Using tiles is a mess... A waste of time assembling them and a waste of time fixing them when they go out of place during battles...

I bought myself a hex/squares flip map so I can quickly draw what I want. I'm also using some Paizo maps and a few Wizards tiles for more specific situations.
 

I prefer to use good quality printed maps.

I am currently running scales of war, and there are a number of problems with the maps provided, not least of which is the way WotC have provided maps without the monster start positions but forgot to remove the traps & secret doors! DUMB!:confused:

I have to take each of these maps, use Paint Shop Pro to remove these features and rescale the images, all of which takes a fair amount of effort. (Especially to make it look the same as the rest of the map)

At the end of the day though, I found a place online which will print these maps full colour and at the right size. The players love-em and other GMs look on with Jealousy.;)
 

Having a vast resource of official D&D Dungeon Tiles I'm proud to say that MAPS is what I want.

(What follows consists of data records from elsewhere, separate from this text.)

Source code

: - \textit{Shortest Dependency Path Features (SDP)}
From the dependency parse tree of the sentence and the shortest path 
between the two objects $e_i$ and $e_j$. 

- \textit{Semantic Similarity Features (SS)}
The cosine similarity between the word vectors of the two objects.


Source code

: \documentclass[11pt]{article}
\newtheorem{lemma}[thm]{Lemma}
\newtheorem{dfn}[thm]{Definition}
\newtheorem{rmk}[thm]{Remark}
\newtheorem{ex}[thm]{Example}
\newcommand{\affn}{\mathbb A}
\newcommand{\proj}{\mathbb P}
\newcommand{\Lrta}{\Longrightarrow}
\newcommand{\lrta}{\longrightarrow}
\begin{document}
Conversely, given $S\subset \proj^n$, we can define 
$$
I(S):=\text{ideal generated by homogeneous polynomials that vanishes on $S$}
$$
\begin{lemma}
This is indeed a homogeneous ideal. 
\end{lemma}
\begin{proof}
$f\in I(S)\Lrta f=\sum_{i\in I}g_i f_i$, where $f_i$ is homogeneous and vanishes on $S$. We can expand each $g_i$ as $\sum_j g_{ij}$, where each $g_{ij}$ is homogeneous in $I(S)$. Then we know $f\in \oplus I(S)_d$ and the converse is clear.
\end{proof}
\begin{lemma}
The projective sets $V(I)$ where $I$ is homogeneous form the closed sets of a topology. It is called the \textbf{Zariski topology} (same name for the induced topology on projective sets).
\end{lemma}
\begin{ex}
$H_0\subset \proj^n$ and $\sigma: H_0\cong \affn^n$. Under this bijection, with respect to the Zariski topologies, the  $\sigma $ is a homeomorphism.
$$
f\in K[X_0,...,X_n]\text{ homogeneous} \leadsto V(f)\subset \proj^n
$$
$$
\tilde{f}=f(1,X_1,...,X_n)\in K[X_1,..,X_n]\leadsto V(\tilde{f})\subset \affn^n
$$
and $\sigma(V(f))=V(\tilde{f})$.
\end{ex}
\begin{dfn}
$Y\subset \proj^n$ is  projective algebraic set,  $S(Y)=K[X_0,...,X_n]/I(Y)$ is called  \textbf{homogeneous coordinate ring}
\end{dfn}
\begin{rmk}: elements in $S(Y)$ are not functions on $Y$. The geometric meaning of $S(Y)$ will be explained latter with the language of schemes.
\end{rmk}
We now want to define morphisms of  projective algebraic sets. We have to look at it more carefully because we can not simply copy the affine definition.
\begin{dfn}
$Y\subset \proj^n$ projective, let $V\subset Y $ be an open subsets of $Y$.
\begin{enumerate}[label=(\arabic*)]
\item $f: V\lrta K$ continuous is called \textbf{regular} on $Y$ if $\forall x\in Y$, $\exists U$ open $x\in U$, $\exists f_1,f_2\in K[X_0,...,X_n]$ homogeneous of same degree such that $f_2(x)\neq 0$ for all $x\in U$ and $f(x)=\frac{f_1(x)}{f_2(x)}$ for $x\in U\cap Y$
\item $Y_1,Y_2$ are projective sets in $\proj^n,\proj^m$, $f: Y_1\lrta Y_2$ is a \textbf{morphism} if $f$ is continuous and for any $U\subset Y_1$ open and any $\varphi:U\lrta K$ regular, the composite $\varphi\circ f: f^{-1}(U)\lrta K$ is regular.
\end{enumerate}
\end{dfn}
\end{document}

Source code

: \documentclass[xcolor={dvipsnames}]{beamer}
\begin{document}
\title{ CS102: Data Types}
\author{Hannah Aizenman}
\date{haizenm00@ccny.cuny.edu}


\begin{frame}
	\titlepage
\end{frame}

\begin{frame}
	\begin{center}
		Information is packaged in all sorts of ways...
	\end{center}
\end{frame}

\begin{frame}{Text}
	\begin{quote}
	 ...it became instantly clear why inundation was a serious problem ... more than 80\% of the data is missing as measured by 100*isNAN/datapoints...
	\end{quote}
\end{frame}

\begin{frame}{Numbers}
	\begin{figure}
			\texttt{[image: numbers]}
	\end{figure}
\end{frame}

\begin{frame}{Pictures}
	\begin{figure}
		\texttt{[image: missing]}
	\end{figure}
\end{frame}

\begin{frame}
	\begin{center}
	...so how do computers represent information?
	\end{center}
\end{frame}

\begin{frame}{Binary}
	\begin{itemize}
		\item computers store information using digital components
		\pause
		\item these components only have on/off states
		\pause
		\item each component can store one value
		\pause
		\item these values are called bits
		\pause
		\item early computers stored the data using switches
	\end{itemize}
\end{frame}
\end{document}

Using tiles is a mess... A waste of time assembling them and a waste of time fixing them when they go out of place during battles...

I bought myself a hex/squares flip map so I can quickly draw what I want. I'm also using some Paizo maps and a few Wizards tiles for more specific situations.

Blue-tac is a life saver if you want to build anything using tiles. Once I got that it is the matter of 5 minutes putting a map together and having it stuck in place but still easy to pull apart. I put a clear sheet of plastic on the table to prevent any chance of staining the finish of the table.

That said I am loving the paizo flip-mats. The ability to write on them in dry-erase marker is huge in their ease of use.